Un récent article du New York Times a très bien illustré l’évolution des contours de l’ordre économique mondial. Il confirme ce que bien d’autres observent, à savoir que la Chine est en passe de supplanter les États-Unis à la première place de l’économie mondiale. Dans les années 1980, d’après le New York Times, près de 75% de la population chinoise était dans l’extrême pauvreté. De nos jours, moins de 1% est dans cette situation. Pour les États-Unis, la trajectoire est l’inverse, de plus en plus de gens subissant le manque.

Les projets économiques stratégiques chinois, l’initiative One Belt One Road, qui vise à intégrer le développement régional sous sa direction et avec ses finances, ont déjà créé un ordre mondial analogue à celui du capital étasunien des décennies de l’après-guerre.

Des spécialistes et des politiciens étasuniens, le vice-président Mike Pence, par exemple, peuvent bien dénigrer les mesures économiques chinoises en disant qu’elles créent le ‘piège de l’endettement’ des autres pays. Mais la réalité est que ces autres pays sont attirés par le leadership dynamique de la Chine.

La vision du développement économique de Pékin est plus éclairée et viable que celle des Étasuniens et des Européens. Le leitmotiv de la Chine et de la Russie repose essentiellement sur le développement multipolaire et le partenariat mutuel. L’économie mondiale ne fait pas que passer d’un pays hégémonique – les États-Unis – vers un autre tyran impérial – la Chine.

Fait paraissant incontournable, les jours de l’empire étasunien sont révolus. Sa vigueur capitaliste s’est dissipée il y a plusieurs décennies. Régnant dans les relations entre Washington et Pékin, l’agitation et la rancœur sont le fait de la classe dirigeante étasunienne, qui voudrait recréer le rêve de son ancien dynamisme. Washington veut que la Chine sacrifie son développement pour, d’une façon ou d’une autre, relancer la société étasunienne. Cela n’arrivera pas.

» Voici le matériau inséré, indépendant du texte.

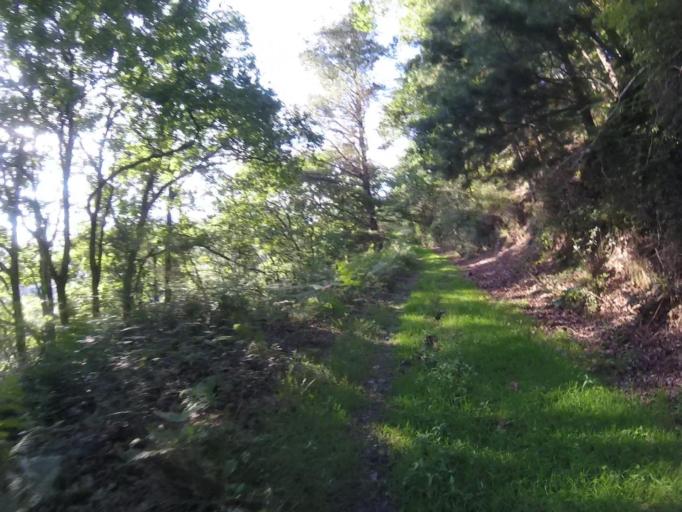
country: ES
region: Navarre
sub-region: Provincia de Navarra
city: Arano
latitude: 43.2265
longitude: -1.9067
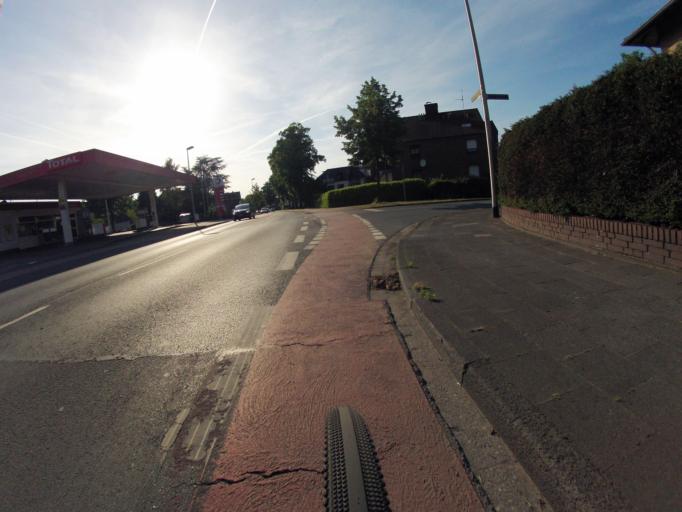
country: DE
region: North Rhine-Westphalia
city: Ibbenburen
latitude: 52.2746
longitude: 7.7052
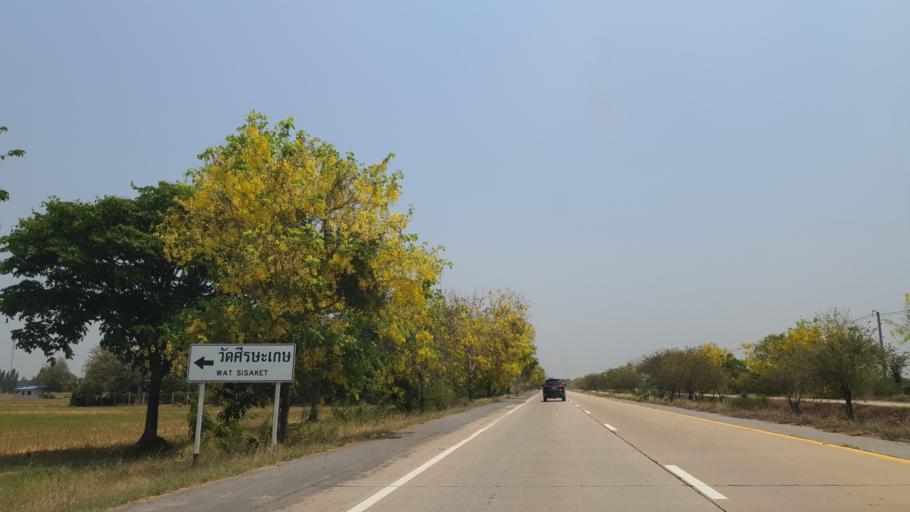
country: TH
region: Suphan Buri
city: Suphan Buri
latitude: 14.5140
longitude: 100.0526
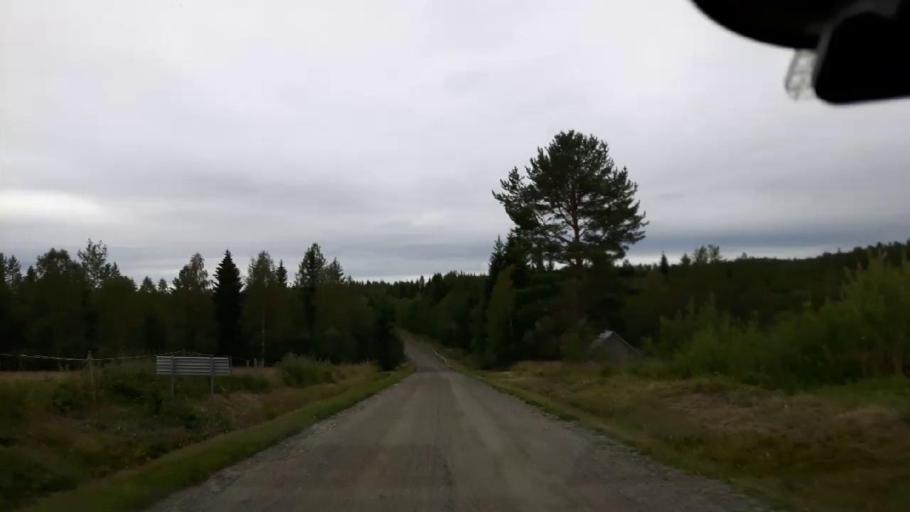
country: SE
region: Vaesternorrland
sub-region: Ange Kommun
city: Fransta
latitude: 62.8656
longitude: 15.9848
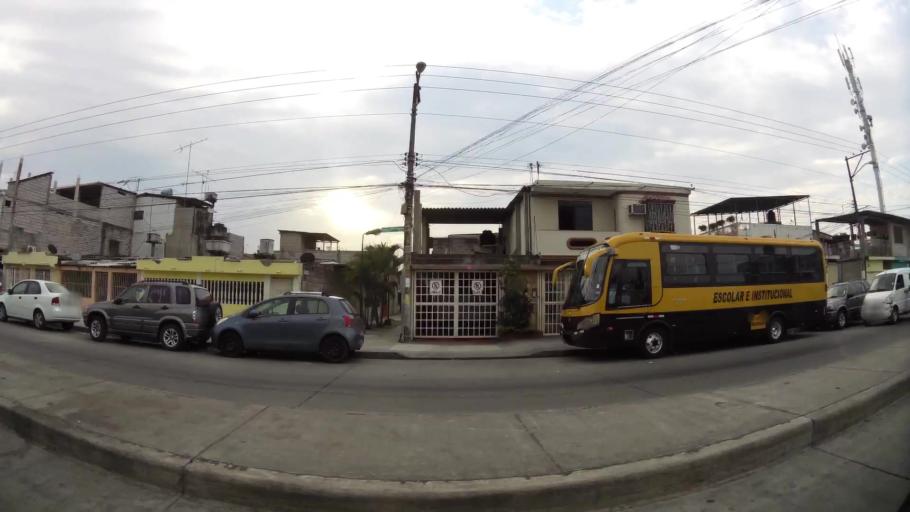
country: EC
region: Guayas
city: Guayaquil
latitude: -2.2551
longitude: -79.8834
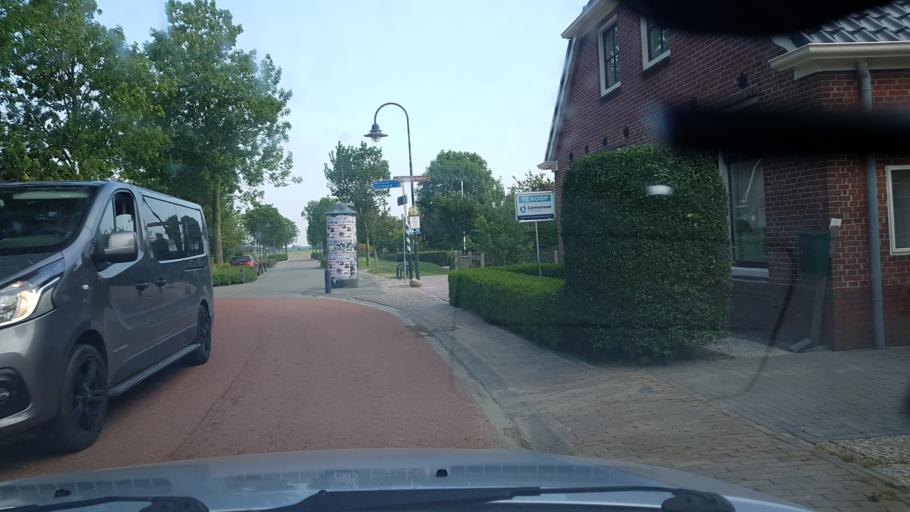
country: NL
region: Friesland
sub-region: Gemeente Ferwerderadiel
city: Burdaard
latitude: 53.3227
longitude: 5.8743
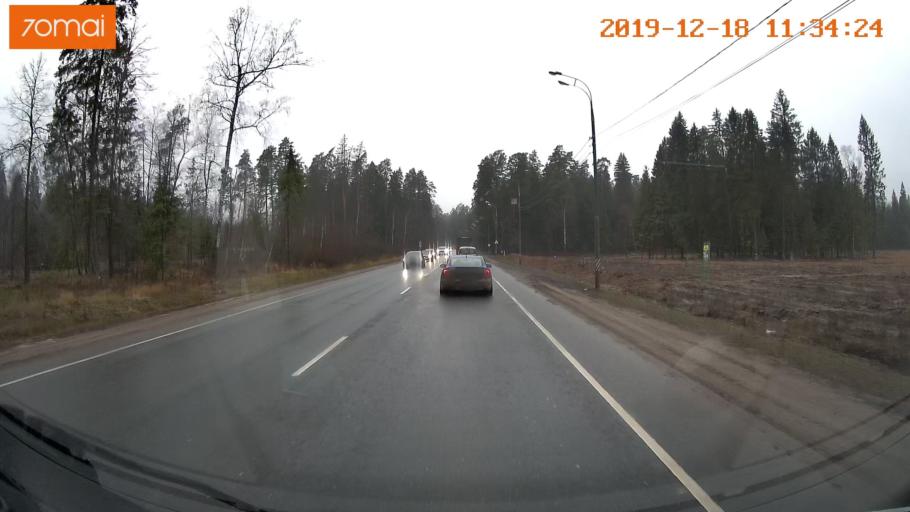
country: RU
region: Moskovskaya
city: Bol'shiye Vyazemy
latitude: 55.6753
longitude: 36.9331
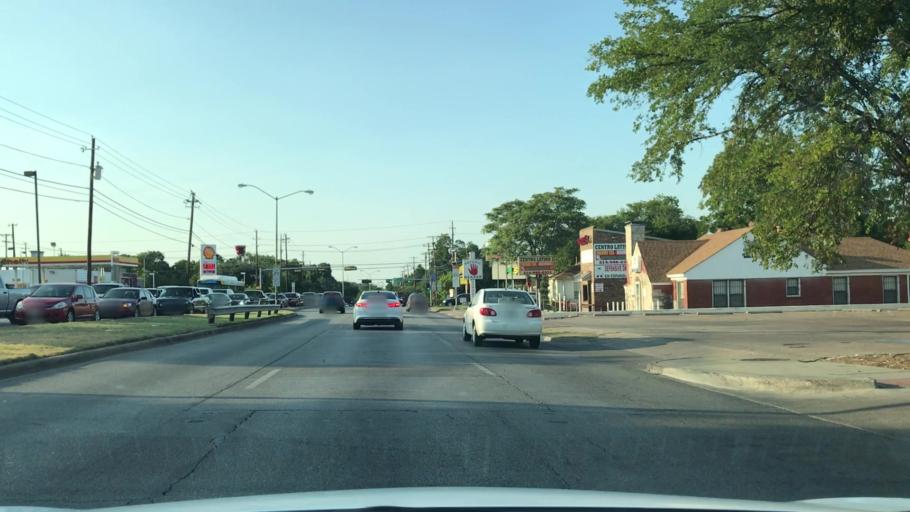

Ça ne veut pas dire que la société étasunienne ne pourra jamais se régénérer. Elle le pourrait, tout comme l’Europe. Mais cela exige de restructurer le système économique en faisant revivre la démocratie. Le ‘bon vieux temps’ du capitalisme est mort. L’empire étasunien, comme les empires européens, est obsolète.

Voilà, passé sous silence, le sujet numéro 1 de l’ordre du jour au sommet du G20. Bye bye l’empire étasunien.

Ce que les États-Unis doivent faire, c’est se régénérer en réinventant l’ordre économique social, basé sur le développement démocratique, au lieu du profit privé d’une minorité d’apparatchiks capitalistes.

S’ils ne le font pas, la vaine alternative sera l’échec des dirigeants politiques étasuniens qui tentent de forcer la Chine, et d’autres, à payer leur avenir. Cela ne mène qu’à la guerre.